Data entries
▼
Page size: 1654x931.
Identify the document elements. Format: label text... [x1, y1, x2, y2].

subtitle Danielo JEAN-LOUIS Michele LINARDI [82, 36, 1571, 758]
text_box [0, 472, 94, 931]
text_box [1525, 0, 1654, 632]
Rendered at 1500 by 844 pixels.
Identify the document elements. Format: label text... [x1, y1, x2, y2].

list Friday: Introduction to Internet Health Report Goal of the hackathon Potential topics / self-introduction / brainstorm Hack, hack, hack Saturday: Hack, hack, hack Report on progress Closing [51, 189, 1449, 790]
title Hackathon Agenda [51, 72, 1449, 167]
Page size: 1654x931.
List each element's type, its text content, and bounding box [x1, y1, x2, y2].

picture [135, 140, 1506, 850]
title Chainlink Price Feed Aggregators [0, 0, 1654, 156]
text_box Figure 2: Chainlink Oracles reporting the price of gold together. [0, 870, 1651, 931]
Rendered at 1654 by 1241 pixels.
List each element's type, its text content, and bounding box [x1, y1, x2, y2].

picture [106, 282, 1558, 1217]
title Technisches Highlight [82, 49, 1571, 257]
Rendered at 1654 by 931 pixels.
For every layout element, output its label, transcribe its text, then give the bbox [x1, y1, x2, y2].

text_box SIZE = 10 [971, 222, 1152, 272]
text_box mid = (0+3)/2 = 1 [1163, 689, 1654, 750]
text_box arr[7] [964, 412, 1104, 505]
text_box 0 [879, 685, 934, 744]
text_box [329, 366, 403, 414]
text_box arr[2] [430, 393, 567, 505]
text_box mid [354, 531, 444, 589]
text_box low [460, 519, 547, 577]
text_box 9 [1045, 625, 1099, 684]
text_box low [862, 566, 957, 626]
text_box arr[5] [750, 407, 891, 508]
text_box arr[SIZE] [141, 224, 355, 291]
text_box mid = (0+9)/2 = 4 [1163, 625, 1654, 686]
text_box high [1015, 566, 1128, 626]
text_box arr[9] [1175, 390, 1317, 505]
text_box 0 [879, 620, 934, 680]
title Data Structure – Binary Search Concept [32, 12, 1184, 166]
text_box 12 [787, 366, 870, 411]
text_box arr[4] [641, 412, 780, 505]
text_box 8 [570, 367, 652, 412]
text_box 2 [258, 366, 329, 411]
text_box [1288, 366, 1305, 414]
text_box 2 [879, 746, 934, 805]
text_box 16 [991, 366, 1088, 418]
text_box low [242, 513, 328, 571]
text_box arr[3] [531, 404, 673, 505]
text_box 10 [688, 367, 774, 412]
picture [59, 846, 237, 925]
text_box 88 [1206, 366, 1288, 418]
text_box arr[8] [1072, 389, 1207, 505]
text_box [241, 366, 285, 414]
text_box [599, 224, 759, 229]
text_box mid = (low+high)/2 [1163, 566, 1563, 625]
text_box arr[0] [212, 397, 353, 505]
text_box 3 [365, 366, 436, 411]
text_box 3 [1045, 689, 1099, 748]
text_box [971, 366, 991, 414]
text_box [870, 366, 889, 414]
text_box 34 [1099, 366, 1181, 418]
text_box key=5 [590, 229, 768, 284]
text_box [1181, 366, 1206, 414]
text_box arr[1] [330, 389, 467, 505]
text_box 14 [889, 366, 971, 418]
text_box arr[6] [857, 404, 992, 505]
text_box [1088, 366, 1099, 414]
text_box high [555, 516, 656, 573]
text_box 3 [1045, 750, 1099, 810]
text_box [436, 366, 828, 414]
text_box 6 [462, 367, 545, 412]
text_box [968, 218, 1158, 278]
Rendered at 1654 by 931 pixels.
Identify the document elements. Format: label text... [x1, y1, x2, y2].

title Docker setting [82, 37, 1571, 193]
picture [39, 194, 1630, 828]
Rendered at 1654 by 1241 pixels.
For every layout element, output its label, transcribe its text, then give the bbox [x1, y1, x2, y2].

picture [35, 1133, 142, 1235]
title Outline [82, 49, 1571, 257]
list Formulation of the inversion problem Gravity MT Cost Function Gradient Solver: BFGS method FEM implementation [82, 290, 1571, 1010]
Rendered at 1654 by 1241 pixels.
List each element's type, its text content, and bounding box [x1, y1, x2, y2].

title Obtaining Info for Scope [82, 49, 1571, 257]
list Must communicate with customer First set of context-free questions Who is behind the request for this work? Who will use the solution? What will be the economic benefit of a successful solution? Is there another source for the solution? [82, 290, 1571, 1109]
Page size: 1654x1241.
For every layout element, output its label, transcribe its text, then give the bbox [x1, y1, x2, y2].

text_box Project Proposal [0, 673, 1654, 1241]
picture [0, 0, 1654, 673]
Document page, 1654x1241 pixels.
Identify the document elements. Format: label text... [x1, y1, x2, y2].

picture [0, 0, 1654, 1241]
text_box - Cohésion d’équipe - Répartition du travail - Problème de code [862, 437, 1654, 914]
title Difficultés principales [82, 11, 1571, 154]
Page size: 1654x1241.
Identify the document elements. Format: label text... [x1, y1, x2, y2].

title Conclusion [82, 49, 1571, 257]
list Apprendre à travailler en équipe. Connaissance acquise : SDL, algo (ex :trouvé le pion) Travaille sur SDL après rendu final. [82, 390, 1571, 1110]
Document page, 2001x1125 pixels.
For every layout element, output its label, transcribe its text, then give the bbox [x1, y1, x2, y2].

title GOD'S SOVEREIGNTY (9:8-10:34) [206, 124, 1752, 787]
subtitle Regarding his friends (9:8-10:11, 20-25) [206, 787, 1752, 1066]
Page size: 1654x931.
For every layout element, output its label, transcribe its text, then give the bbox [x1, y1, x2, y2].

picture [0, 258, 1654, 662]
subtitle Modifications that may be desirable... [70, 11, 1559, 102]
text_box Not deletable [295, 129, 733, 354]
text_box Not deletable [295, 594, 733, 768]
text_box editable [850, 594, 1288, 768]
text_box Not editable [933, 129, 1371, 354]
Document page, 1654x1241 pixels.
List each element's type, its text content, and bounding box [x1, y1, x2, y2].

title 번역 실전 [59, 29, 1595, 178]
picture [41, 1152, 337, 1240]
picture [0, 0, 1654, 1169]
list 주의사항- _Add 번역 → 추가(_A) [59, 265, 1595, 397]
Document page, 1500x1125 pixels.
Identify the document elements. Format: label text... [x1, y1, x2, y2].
▲
• [Brief]
Output each line of the material above as a numbered list, skipping any blank lines.

• [Task result]
1. Page size: 1654x931.
2. Identify the document elements. Format: label text... [x1, y1, x2, y2].
3. subtitle Danielo JEAN-LOUIS Michele LINARDI [82, 36, 1571, 758]
4. text_box [0, 472, 94, 931]
5. text_box [1525, 0, 1654, 632]
6. Rendered at 1500 by 844 pixels.
7. Identify the document elements. Format: label text... [x1, y1, x2, y2].
8. list Friday: Introduction to Internet Health Report Goal of the hackathon Potential topics / self-introduction / brainstorm Hack, hack, hack Saturday: Hack, hack, hack Report on progress Closing [51, 189, 1449, 790]
9. title Hackathon Agenda [51, 72, 1449, 167]
10. Page size: 1654x931.
11. List each element's type, its text content, and bounding box [x1, y1, x2, y2].
12. picture [135, 140, 1506, 850]
13. title Chainlink Price Feed Aggregators [0, 0, 1654, 156]
14. text_box Figure 2: Chainlink Oracles reporting the price of gold together. [0, 870, 1651, 931]
15. Rendered at 1654 by 1241 pixels.
16. List each element's type, its text content, and bounding box [x1, y1, x2, y2].
17. picture [106, 282, 1558, 1217]
18. title Technisches Highlight [82, 49, 1571, 257]
19. Rendered at 1654 by 931 pixels.
20. For every layout element, output its label, transcribe its text, then give the bbox [x1, y1, x2, y2].
21. text_box SIZE = 10 [971, 222, 1152, 272]
22. text_box mid = (0+3)/2 = 1 [1163, 689, 1654, 750]
23. text_box arr[7] [964, 412, 1104, 505]
24. text_box 0 [879, 685, 934, 744]
25. text_box [329, 366, 403, 414]
26. text_box arr[2] [430, 393, 567, 505]
27. text_box mid [354, 531, 444, 589]
28. text_box low [460, 519, 547, 577]
29. text_box 9 [1045, 625, 1099, 684]
30. text_box low [862, 566, 957, 626]
31. text_box arr[5] [750, 407, 891, 508]
32. text_box arr[SIZE] [141, 224, 355, 291]
33. text_box mid = (0+9)/2 = 4 [1163, 625, 1654, 686]
34. text_box high [1015, 566, 1128, 626]
35. text_box arr[9] [1175, 390, 1317, 505]
36. text_box 0 [879, 620, 934, 680]
37. title Data Structure – Binary Search Concept [32, 12, 1184, 166]
38. text_box 12 [787, 366, 870, 411]
39. text_box arr[4] [641, 412, 780, 505]
40. text_box 8 [570, 367, 652, 412]
41. text_box 2 [258, 366, 329, 411]
42. text_box [1288, 366, 1305, 414]
43. text_box 2 [879, 746, 934, 805]
44. text_box 16 [991, 366, 1088, 418]
45. text_box low [242, 513, 328, 571]
46. text_box arr[3] [531, 404, 673, 505]
47. text_box 10 [688, 367, 774, 412]
48. picture [59, 846, 237, 925]
49. text_box 88 [1206, 366, 1288, 418]
50. text_box arr[8] [1072, 389, 1207, 505]
51. text_box [241, 366, 285, 414]
52. text_box [599, 224, 759, 229]
53. text_box mid = (low+high)/2 [1163, 566, 1563, 625]
54. text_box arr[0] [212, 397, 353, 505]
55. text_box 3 [365, 366, 436, 411]
56. text_box 3 [1045, 689, 1099, 748]
57. text_box [971, 366, 991, 414]
58. text_box [870, 366, 889, 414]
59. text_box 34 [1099, 366, 1181, 418]
60. text_box key=5 [590, 229, 768, 284]
61. text_box [1181, 366, 1206, 414]
62. text_box arr[1] [330, 389, 467, 505]
63. text_box 14 [889, 366, 971, 418]
64. text_box arr[6] [857, 404, 992, 505]
65. text_box [1088, 366, 1099, 414]
66. text_box high [555, 516, 656, 573]
67. text_box 3 [1045, 750, 1099, 810]
68. text_box [436, 366, 828, 414]
69. text_box 6 [462, 367, 545, 412]
70. text_box [968, 218, 1158, 278]
71. Rendered at 1654 by 931 pixels.
72. Identify the document elements. Format: label text... [x1, y1, x2, y2].
73. title Docker setting [82, 37, 1571, 193]
74. picture [39, 194, 1630, 828]
75. Rendered at 1654 by 1241 pixels.
76. For every layout element, output its label, transcribe its text, then give the bbox [x1, y1, x2, y2].
77. picture [35, 1133, 142, 1235]
78. title Outline [82, 49, 1571, 257]
79. list Formulation of the inversion problem Gravity MT Cost Function Gradient Solver: BFGS method FEM implementation [82, 290, 1571, 1010]
80. Rendered at 1654 by 1241 pixels.
81. List each element's type, its text content, and bounding box [x1, y1, x2, y2].
82. title Obtaining Info for Scope [82, 49, 1571, 257]
83. list Must communicate with customer First set of context-free questions Who is behind the request for this work? Who will use the solution? What will be the economic benefit of a successful solution? Is there another source for the solution? [82, 290, 1571, 1109]
84. Page size: 1654x1241.
85. For every layout element, output its label, transcribe its text, then give the bbox [x1, y1, x2, y2].
86. text_box Project Proposal [0, 673, 1654, 1241]
87. picture [0, 0, 1654, 673]
88. Document page, 1654x1241 pixels.
89. Identify the document elements. Format: label text... [x1, y1, x2, y2].
90. picture [0, 0, 1654, 1241]
91. text_box - Cohésion d’équipe - Répartition du travail - Problème de code [862, 437, 1654, 914]
92. title Difficultés principales [82, 11, 1571, 154]
93. Page size: 1654x1241.
94. Identify the document elements. Format: label text... [x1, y1, x2, y2].
95. title Conclusion [82, 49, 1571, 257]
96. list Apprendre à travailler en équipe. Connaissance acquise : SDL, algo (ex :trouvé le pion) Travaille sur SDL après rendu final. [82, 390, 1571, 1110]
97. Document page, 2001x1125 pixels.
98. For every layout element, output its label, transcribe its text, then give the bbox [x1, y1, x2, y2].
99. title GOD'S SOVEREIGNTY (9:8-10:34) [206, 124, 1752, 787]
100. subtitle Regarding his friends (9:8-10:11, 20-25) [206, 787, 1752, 1066]
101. Page size: 1654x931.
102. For every layout element, output its label, transcribe its text, then give the bbox [x1, y1, x2, y2].
103. picture [0, 258, 1654, 662]
104. subtitle Modifications that may be desirable... [70, 11, 1559, 102]
105. text_box Not deletable [295, 129, 733, 354]
106. text_box Not deletable [295, 594, 733, 768]
107. text_box editable [850, 594, 1288, 768]
108. text_box Not editable [933, 129, 1371, 354]
109. Document page, 1654x1241 pixels.
110. List each element's type, its text content, and bounding box [x1, y1, x2, y2].
111. title 번역 실전 [59, 29, 1595, 178]
112. picture [41, 1152, 337, 1240]
113. picture [0, 0, 1654, 1169]
114. list 주의사항- _Add 번역 → 추가(_A) [59, 265, 1595, 397]
115. Document page, 1500x1125 pixels.
116. Identify the document elements. Format: label text... [x1, y1, x2, y2].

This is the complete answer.